In recent months I have taken up reading printed newspapers instead of reading online. It’s a decidedly low-tech, tactile experience. And what I have most come to appreciate is the boundedness of the activity, the constraints imposed by a form which is, simply, just what it is. There are no hyperlinks, no pop-ups, no advertising or stories chosen on the basis of my previous browsing habits. A single edition contains just what it contains, and no more.
The effect on me of this particular, immutable, physical arrangement of words and ideas is often quite profound. I read with much greater attention, free of the urge to jump out and away any time a link catches my eye. I read about topics I don’t read about online, because the paper does not hide from me perspectives and ideas that are different from my own.
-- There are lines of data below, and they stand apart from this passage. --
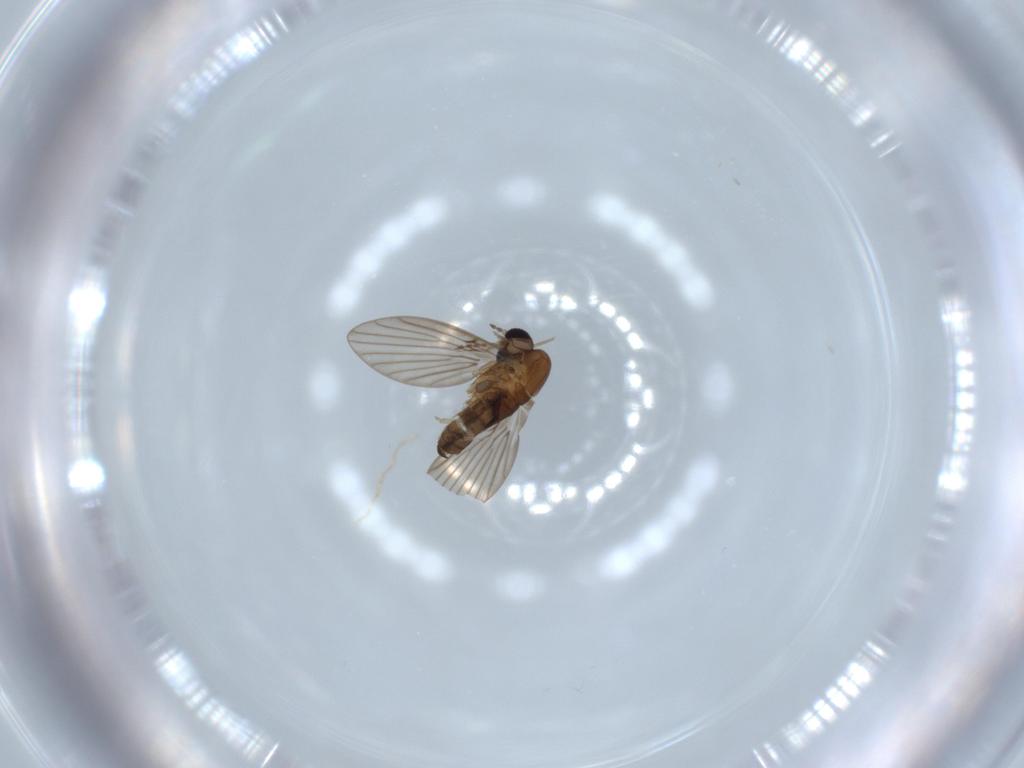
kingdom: Animalia
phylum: Arthropoda
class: Insecta
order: Diptera
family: Psychodidae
I am called to step into other worlds – worlds distinct from those shared with me by my Facebook friends and by the advertisers who are determined to sell to me what they already know that I like.
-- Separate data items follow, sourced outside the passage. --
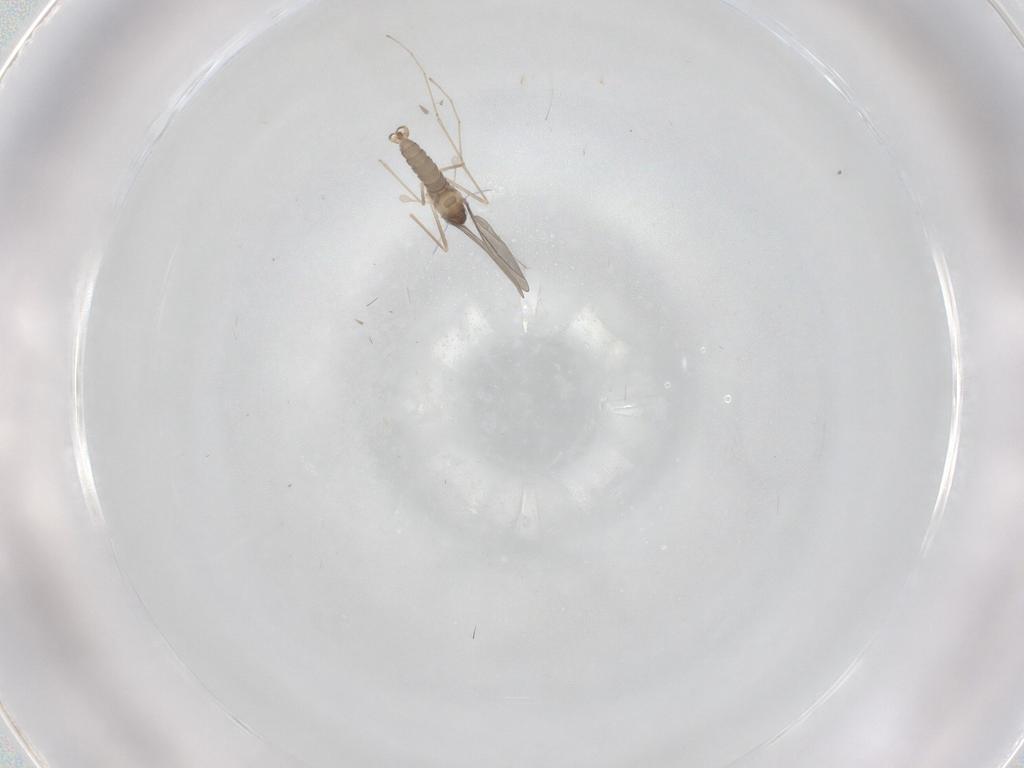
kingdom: Animalia
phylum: Arthropoda
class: Insecta
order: Diptera
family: Cecidomyiidae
Mostly, though, I am freed by the containment of the form to be up to just one thing, and I experience this as enormously satisfying.
We have been sold powerfully on the freedom to choose whatever we want, whenever we want, and promised that realising this freedom is the pinnacle of human achievement and fulfilment. It’s a promise that often feeds our restlessness and rootlessness. Reading the newspaper reminds me of a parallel possibility, that of choosing to purposefully limit our own choices, of the beauty and dignity of commitment.
It is but a small example of a powerful principle by which we can live. Our willingness to bind ourselves by a promise, to give up a superficial freedom, uncovers a deeper, more significant freedom. It’s when we’re prepared to be up to one thing that we stop skimming across the surface of experience and find ourselves invited into a deepening engagement with the world.
And if it’s true of reading the newspaper, how much more true it becomes when we are willing to make life-defining commitments, those that bind us into a particular kind of care and attentiveness to the world, and have us set aside trying to do it all.